Background
In InvestorCOM Inc. v. L’Anton, 2025 BCCA 40 (“InvestorCOM”), the British Columbia Court of Appeal considered the approach to address parallel proposed class actions commenced in two different Canadian provinces.
After a data breach, the proposed class actions were commenced in BC and Ontario advancing similar claims and seeking certification as national class actions. The defendants brought a motion in the BC action seeking to have it stayed as an abuse of process arguing that it served no legitimate purpose and overlapped with the Ontario action. The stay motion was brought prior to certification.
Motion Decision
In the initial motion decision, the Court noted that the provisions of the BC Class Proceedings Act, RSBC 1996, c 50 (“BC CPA”), dealing with multi-jurisdictional proceedings do not oust the jurisdiction of superior courts to stay proceedings as an exercise of discretion in appropriate circumstances. While noting the various problems with multiple class actions (e.g., risk of inconsistent decisions, waste of resources, duplication of work by counsel, and forum shopping by counsel), the Court noted that a proposed parallel class action is not necessarily an abuse of process.

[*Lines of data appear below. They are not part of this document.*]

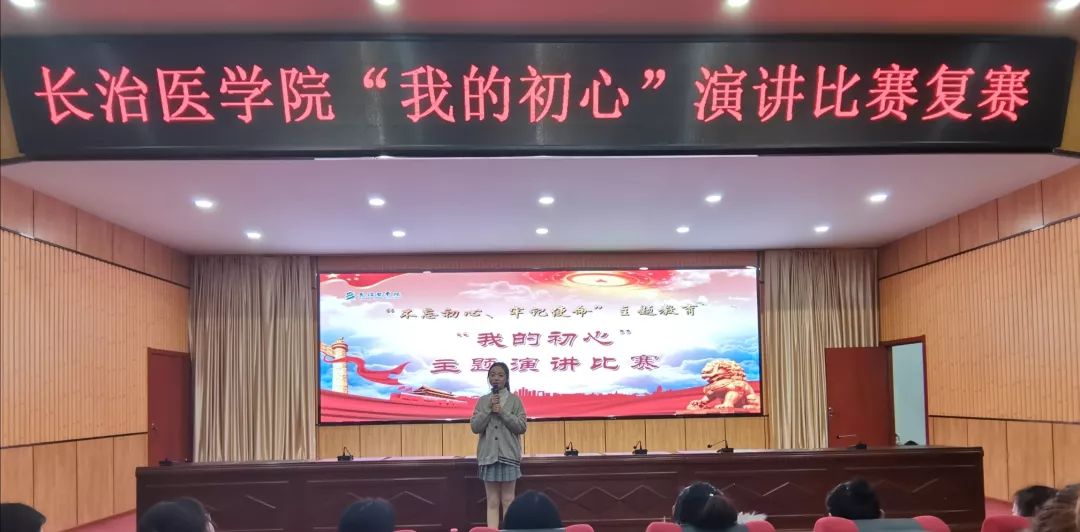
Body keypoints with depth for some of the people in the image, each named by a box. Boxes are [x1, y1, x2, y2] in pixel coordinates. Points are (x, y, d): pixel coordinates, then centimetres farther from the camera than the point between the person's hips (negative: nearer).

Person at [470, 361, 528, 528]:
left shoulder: (514, 400, 3)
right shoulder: (482, 401, 8)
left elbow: (521, 427, -4)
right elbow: (475, 427, 0)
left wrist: (502, 412, -13)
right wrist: (489, 409, -11)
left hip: (508, 454, -1)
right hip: (488, 455, 2)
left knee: (508, 500, 1)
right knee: (492, 501, 2)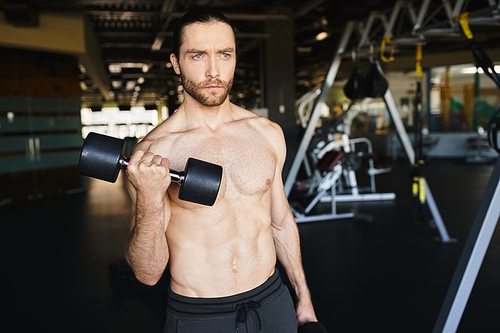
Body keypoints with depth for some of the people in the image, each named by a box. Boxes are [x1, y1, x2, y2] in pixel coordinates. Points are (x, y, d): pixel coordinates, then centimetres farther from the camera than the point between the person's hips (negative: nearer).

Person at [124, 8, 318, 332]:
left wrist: (304, 297, 13)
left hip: (272, 303, 3)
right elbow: (148, 274, -12)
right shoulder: (150, 154, -14)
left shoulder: (268, 134, -3)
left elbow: (281, 221, 8)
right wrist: (148, 203, -28)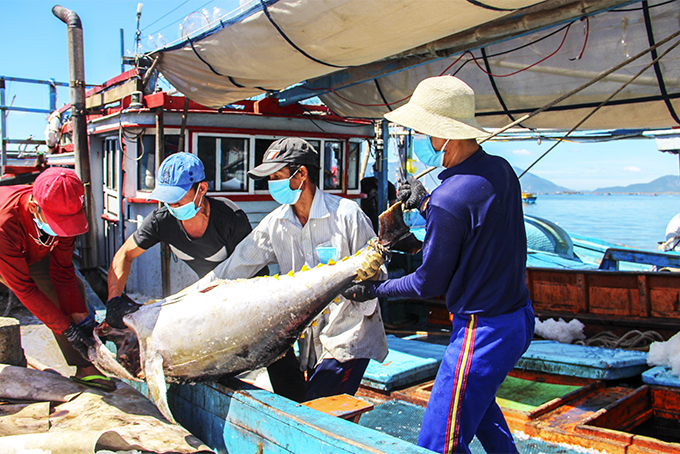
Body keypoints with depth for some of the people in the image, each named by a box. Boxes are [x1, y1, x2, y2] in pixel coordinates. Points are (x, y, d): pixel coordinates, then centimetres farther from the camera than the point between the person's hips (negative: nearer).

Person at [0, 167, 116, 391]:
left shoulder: (64, 212, -28)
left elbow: (62, 271, -16)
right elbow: (24, 288, -35)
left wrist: (81, 317, -20)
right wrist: (67, 329, -33)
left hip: (31, 254, 5)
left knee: (73, 287, -8)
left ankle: (84, 369, -3)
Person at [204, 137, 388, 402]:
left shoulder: (346, 214, -12)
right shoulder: (275, 224, 3)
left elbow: (374, 268, -4)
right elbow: (235, 267, 3)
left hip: (349, 334, -5)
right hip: (311, 338, 5)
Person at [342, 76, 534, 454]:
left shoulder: (449, 199, -26)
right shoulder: (501, 170, 1)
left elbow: (430, 283, -14)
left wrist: (376, 289, 0)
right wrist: (425, 203, 9)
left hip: (483, 333, -10)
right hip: (520, 317, 10)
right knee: (477, 399, 34)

The Court noted the various justifications for bringing the BC action in parallel to the Ontario action as follows:
(1) the BC action named an additional critical defendant which was not a party to the Ontario proceeding;
(2) the Ontario proceeding did not capture the members of the putative class residing in Quebec; and
(3) the BC pleading precisely identified the statutory causes of action for breach of privacy in the various provinces where such legislation existed and crafted common issues which were superior to those proposed in the Ontario action.
The Court concluded that the justifications were legitimate and that the BC action was neither completely duplicative of the Ontario action nor brought for an illegitimate purpose. The Court concluded there was no abuse of process. The Court also noted that the issues concerning the preferability between the BC action and the Ontario action would be resolved at a later date.
Appeal Decision
The Court of Appeal dismissed the appeal.
The Court noted that the mere fact that there is a similarity between the proposed class action and a parallel proceeding in another province is not sufficient to infer that the BC action is an abuse of process. The Court noted that parallel proceedings only become potentially problematic at the certification stage. Prior to that, the plaintiffs are simply different individuals advancing their own individual claims. It is only if and when an action becomes certified that the issue of potentially overlapping and duplicated claims arises.
The Court held that, for this reason, there must be unusual or extraordinary facts to support staying a parallel class action as an abuse of process prior to the certification stage. The Court affirmed that the mere fact that there is a possibility of duplication if the action is eventually certified, without more, is unlikely to establish an abuse of process at an early stage.
The Court noted that amendments to the BC CPA aimed at addressing multi-jurisdictional class actions intended that issues of preferability generally be addressed at the certification stage and not by way of preliminary motion. As the Court noted, this approach makes sense because it is only at the certification stage that the issue crystallizes. It is also appropriate to address the issue at the certification stage so that it can be decided with the benefit of the evidentiary record compiled for the certification motion.
In considering the particular proposed class proceeding at issue, the Court noted that there were no hallmarks of abuse of process in the commencement and advancement of the BC proceeding. It noted that there are differences in the approach taken to data breaches in various provinces, depending in part on whether a statutory breach of privacy tort exists or not. It also noted different cost regimes in BC and Ontario. It concluded there were legitimate reasons for the plaintiff to commence the claim in BC and it could not be inferred that the plaintiff had improper motives in doing so.
Key Takeaways
The approach taken in InvestorCOM emphasizing the general preference for addressing parallel proceedings at the certification stage rather than at a preliminary stay motion is consistent with the approach taken in other jurisdictions, including in Ontario (see, for instance, DALI 675 Pension fund v. SNC Lavalin, 2019 ONSC 6512 (where leave was then refused); Strathdee v. Johnson & Johnson Inc. 2021 ONSC 7557). More broadly, it is also consistent with the approach in other contexts, including in the recent Supreme Court of Canada decision in Saskatchewan v. Metis Nation 2025 SCC 4, which has concluded that a multiplicity of proceedings and some overlap of issues is not necessarily indicative of an abuse of process warranting a stay. In the class action context, as emphasized in InvestorCOM, multiple proceedings only truly become problematic if and when the certification stage is reached and, prior to that stage, something more exceptional is required to obtain a stay.